§ Extracted data:
BEGIN

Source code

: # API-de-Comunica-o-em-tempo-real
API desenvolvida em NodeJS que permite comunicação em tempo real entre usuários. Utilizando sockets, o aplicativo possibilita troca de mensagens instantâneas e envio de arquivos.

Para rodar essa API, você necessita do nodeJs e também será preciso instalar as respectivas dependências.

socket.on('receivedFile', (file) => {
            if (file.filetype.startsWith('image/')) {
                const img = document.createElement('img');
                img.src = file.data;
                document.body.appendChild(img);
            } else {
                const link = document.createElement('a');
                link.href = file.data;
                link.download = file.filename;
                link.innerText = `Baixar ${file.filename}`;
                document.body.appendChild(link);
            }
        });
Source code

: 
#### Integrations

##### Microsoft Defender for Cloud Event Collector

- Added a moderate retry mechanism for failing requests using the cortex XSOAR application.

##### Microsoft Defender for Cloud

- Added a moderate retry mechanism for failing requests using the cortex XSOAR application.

END

§ What the exercise asks: Whenever the word "appendChild" occurs in a line of the listing above, return that line.

§ Result of the task:
                document.body.appendChild(img);
                document.body.appendChild(link);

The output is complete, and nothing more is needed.